Fallen Women and Street Walkers of Victorian Era: History & Clothes
Hero credits: @miavpart
One of the minor but interesting aesthetic trends is what some call the Victorian sl*t. It’s more or less the feminine cottagecore aesthetic with its long dresses and frilly collars. You’re covered head to toe but the dress is all lacey and transparent, and you’re not wearing a slip underneath.
Does the aesthetic reflect how Victorian “fallen women” and prostitutes really dressed?
According to what I found, the reality in Victorian times was quite different from the common knowledge these days. The popular notion is that Victorians were notoriously sexually repressed and prostitution was not to be spoken of. This is subject to differences in opinion and historical speculation though.
In the Victorian era, it was not uncommon for married women without a significant privilege to supplement the family income via prostitution - often with the blessing of the husband because morals are nice, but cash is cash.
On the higher end, socialites who were attractive and unmarried would as a rule make a living through some form of sex work. These women were regular upper class women, generally more or less respected within the social structure of the time.

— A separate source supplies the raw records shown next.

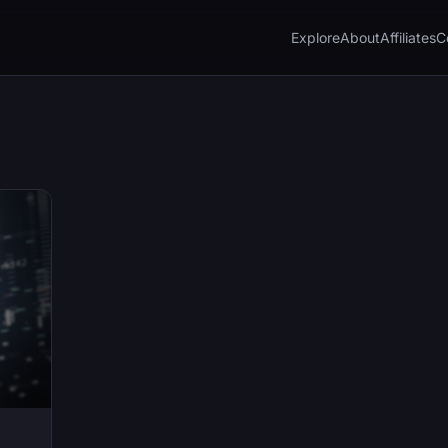
Explore
About
Affiliates
C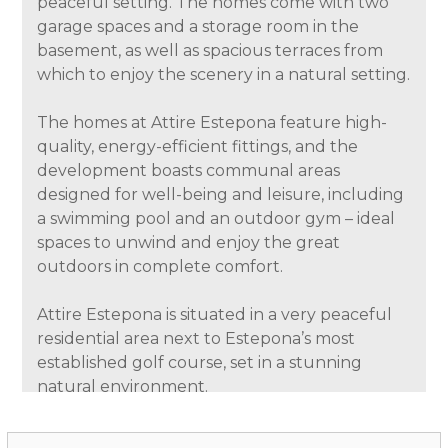
peaceful setting. The homes come with two
garage spaces and a storage room in the
basement, as well as spacious terraces from
which to enjoy the scenery in a natural setting.
The homes at Attire Estepona feature high-
quality, energy-efficient fittings, and the
development boasts communal areas
designed for well-being and leisure, including
a swimming pool and an outdoor gym – ideal
spaces to unwind and enjoy the great
outdoors in complete comfort.
Attire Estepona is situated in a very peaceful
residential area next to Estepona’s most
established golf course, set in a stunning
natural environment.
The development enjoys views of the golf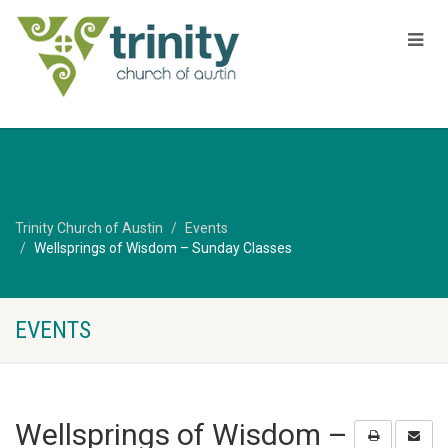
Trinity Church of Austin
Events
Wellsprings of Wisdom – Sunday Classes
EVENTS
Wellsprings of Wisdom –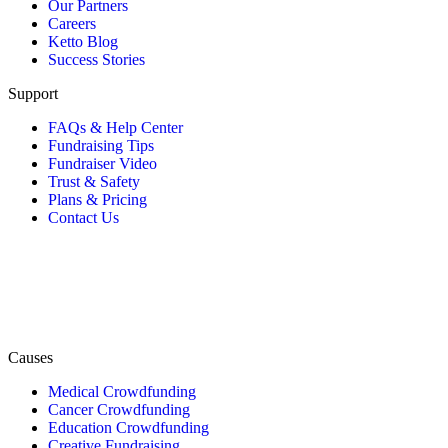
Our Partners
Careers
Ketto Blog
Success Stories
Support
FAQs & Help Center
Fundraising Tips
Fundraiser Video
Trust & Safety
Plans & Pricing
Contact Us
Causes
Medical Crowdfunding
Cancer Crowdfunding
Education Crowdfunding
Creative Fundraising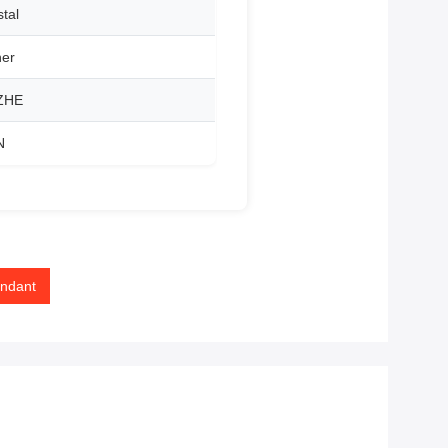
tal
her
ZHE
N
endant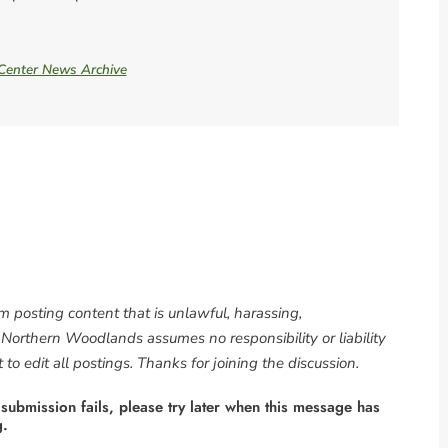
 Center News Archive
om posting content that is unlawful, harassing,
. Northern Woodlands assumes no responsibility or liability
to edit all postings. Thanks for joining the discussion.
 submission fails, please try later when this message has
g.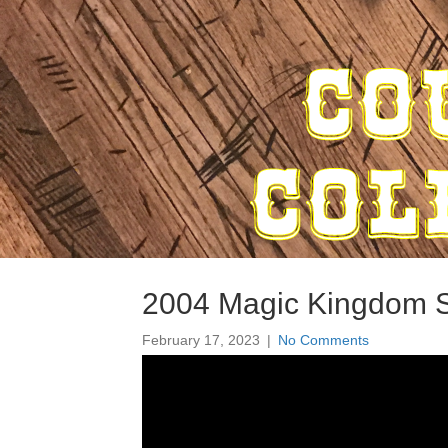
2004 Magic Kingdom S
February 17, 2023
|
No Comments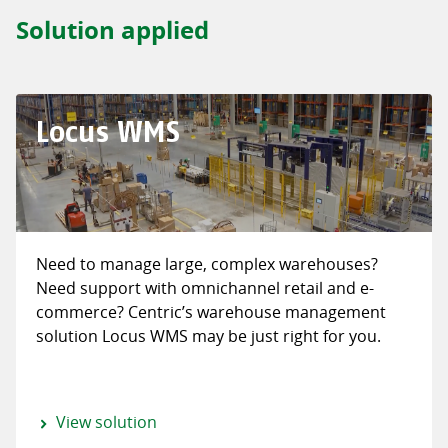
Solution applied
Locus WMS
Need to manage large, complex warehouses?
Need support with omnichannel retail and e-
commerce? Centric’s warehouse management
solution Locus WMS may be just right for you.
View solution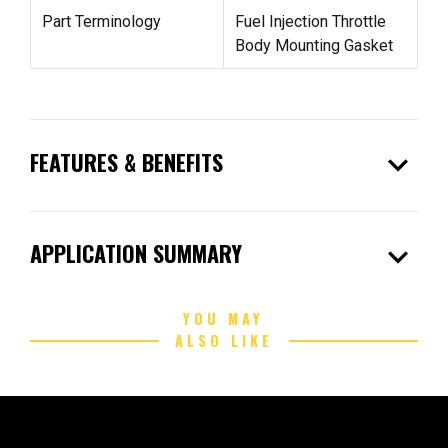
Part Terminology
Fuel Injection Throttle
Body Mounting Gasket
expand_more
FEATURES & BENEFITS
expand_more
APPLICATION SUMMARY
YOU MAY
ALSO LIKE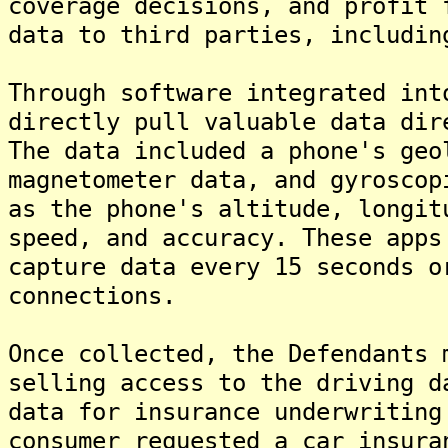
coverage decisions, and profit 
data to third parties, includin
Through software integrated int
directly pull valuable data dir
The data included a phone's geo
magnetometer data, and gyroscop
as the phone's altitude, longit
speed, and accuracy. These apps
capture data every 15 seconds o
connections.
Once collected, the Defendants 
selling access to the driving d
data for insurance underwriting
consumer requested a car insura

The reason was because prostitution, when done smartly, was the highest paying job of the era. As they aged, some of the old time courtesans would go on to establish “houses”. Even back then, some of these already specialized in niche interests like flagellation. And one would almost think that this one spread thanks to the internet, right?
You would not distinguish an expensive courtesan from a well-bred, married upper class woman by the way she dressed or behaved. The notion of relating prostitution with attention-grabbing clothes comes from the working class women and from full-time prostitutes.
In Victorian England, prostitutes were supposed to register and work in a brothel, but in practice a lot of women would walk the street. Women who worked on the street would use a bit too colorful clothes and a bit too extravagant accessories as a coded way to communicate what they do. This led to development of a sort of sisterhood among them, as they informed each other about police presence to help each other out… Unless they were engaged in a mutual fight over territory.
Not all fallen women were prostitutes. During the Victorian era, the term fallen woman referred to women who have transgressed moral and societal norms. Respectable women who suffered sexual assault or were seduced and became pregnant faced the harshest judgement. These women were often disowned from their families and had to resort to full time prostitution.
But only some prostitutes faced social ostracism for the perceived loss of virtue, engaging in unsanctioned sexual relationships or having children out of wedlock. As always, the lower your privilege, the stricter the judgement against you.
I think it’s quite funny how the concept of the fallen woman was deeply rooted in the Christian and moralistic ideals of Victorian society, yet people typically wouldn’t bother the rich courtesan as long as she stayed rich and well connected.
Victorian punk aesthetic decor by @xviolet_moonx
According to the sources I found, there were known examples of high-society prostitutes during the Victorian era. Here are a few examples:
Cora Pearl: Cora Pearl was a famous French courtesan who gained prominence in Victorian high society. Known for her extravagant lifestyle and relationships with wealthy and influential men, she became a symbol of excess and scandal.
Catherine Walters: Catherine Walters, also known as “Skittles,” was an English courtesan who became a popular figure among the British aristocracy. Her charm and beauty captivated many high-ranking men, including the Prince of Wales, later King Edward VII.
Lola Montez: Although Lola Montez’s career as a courtesan predates the Victorian era, she gained significant attention and influence during that time. She was an Irish dancer and actress who earned fame and notoriety for her affairs with prominent men, including King Ludwig I of Bavaria.
Once again, it’s worth mentioning that these women operated within a complex social and cultural context. The perception and treatment of prostitutes varied widely, and their experiences were shaped by factors such as class, circumstance, and personal choices.